The task
Copying exactly, give the lines in the material below from the one with "given X is a set" to the one with "- You can also", ends included, and nothing besides.

Material to process
++++++++++++++++++++

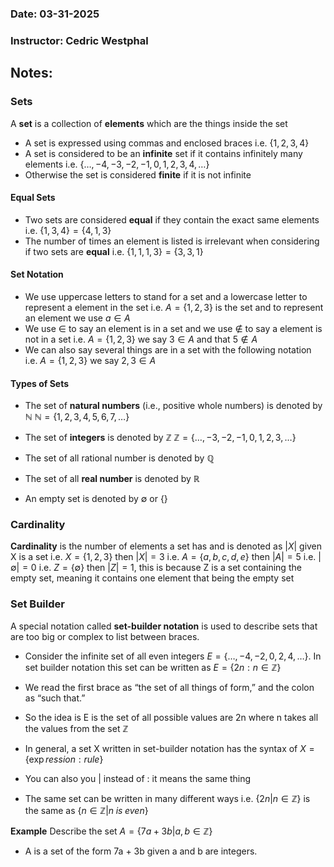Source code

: ### Date: 03-31-2025
### Instructor: Cedric Westphal


## Notes:

### Sets
A **set** is a collection of **elements** which are the things inside the set
- A set is expressed using commas and enclosed braces
i.e. $\{ 1,2,3,4 \}$
- A set is considered to be an **infinite** set if it contains infinitely many elements
i.e. $\{ \dots,-4,-3,-2,-1,0,1,2,3,4,\dots \}$
- Otherwise the set is considered **finite** if it is not infinite

#### Equal Sets
- Two sets are considered **equal** if they contain the exact same elements
i.e. $\{ 1,3,4 \}=\{ 4,1,3 \}$
- The number of times an element is listed is irrelevant when considering if two sets are **equal**
i.e. $\{ 1,1,1,3 \}=\{ 3,3,1 \}$

#### Set Notation
- We use uppercase letters to stand for a set and a lowercase letter to represent a element in the set
i.e. $A=\{ 1,2,3 \}$ is the set and to represent an element we use $a\in A$ 
- We use $\in$ to say an element is in a set and we use $\not\in$ to say a element is not in a set
i.e. $A=\{ 1,2,3 \}$ we say $3\in A$ and that $5\not\in A$
- We can also say several things are in a set with the following notation
i.e. $A=\{ 1,2,3 \}$ we say $2,3\in A$

#### Types of Sets
- The set of **natural numbers** (i.e., positive whole numbers) is denoted by $\mathbb{N}$
$\mathbb{N}=\{1,2,3,4,5,6,7,\dots \}$

- The set of **integers** is denoted by $\mathbb{Z}$
$\mathbb{Z}=\{ \dots,-3,-2,-1,0,1,2,3,\dots \}$

- The set of all rational number is denoted by $\mathbb{Q}$
- The set of all **real number** is denoted by $\mathbb{R}$
- An empty set is denoted by $\emptyset$ or $\{  \}$

### Cardinality
**Cardinality** is the number of elements a set has and is denoted as $|X|$ given X is a set
i.e. $X=\{ 1,2,3 \}$ then $|X|=3$ 
i.e. $A=\{ a,b,c,d,e \}$ then $|A|=5$
i.e. $|\emptyset| = 0$ 
i.e. $Z=\{ \emptyset \}$ then $|Z|=1$, this is because Z is a set containing the empty set, meaning it contains one element that being the empty set

### Set Builder
A special notation called **set-builder notation** is used to describe sets that are too big or complex to list between braces.
- Consider the infinite set of all even integers $E=\{ \dots,-4,-2,0,2,4,\dots \}$. In set builder notation this set can be written as $E=\{ 2n:n\in \mathbb{Z} \}$ 
- We read the first brace as “the set of all things of form,” and the colon as “such that.”
- So the idea is E is the set of all possible values are 2n where n takes all the values from the set $\mathbb{Z}$

- In general, a set X written in set-builder notation has the syntax of
$X=\{ \exp ression:rule \}$
- You can also you $|$ instead of $:$ it means the same thing

- The same set can be written in many different ways
i.e. $\{ 2n|n\in \mathbb{Z} \}$ is the same as $\{ n\in \mathbb{Z}|n \;is\;even \}$

**Example**
Describe the set $A=\{ 7a+3b|a,b\in \mathbb{Z} \}$
- A is a set of the form 7a + 3b given a and b are integers.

++++++++++++++++++++

Answer space
**Cardinality** is the number of elements a set has and is denoted as $|X|$ given X is a set
i.e. $X=\{ 1,2,3 \}$ then $|X|=3$ 
i.e. $A=\{ a,b,c,d,e \}$ then $|A|=5$
i.e. $|\emptyset| = 0$ 
i.e. $Z=\{ \emptyset \}$ then $|Z|=1$, this is because Z is a set containing the empty set, meaning it contains one element that being the empty set

### Set Builder
A special notation called **set-builder notation** is used to describe sets that are too big or complex to list between braces.
- Consider the infinite set of all even integers $E=\{ \dots,-4,-2,0,2,4,\dots \}$. In set builder notation this set can be written as $E=\{ 2n:n\in \mathbb{Z} \}$ 
- We read the first brace as “the set of all things of form,” and the colon as “such that.”
- So the idea is E is the set of all possible values are 2n where n takes all the values from the set $\mathbb{Z}$

- In general, a set X written in set-builder notation has the syntax of
$X=\{ \exp ression:rule \}$
- You can also you $|$ instead of $:$ it means the same thing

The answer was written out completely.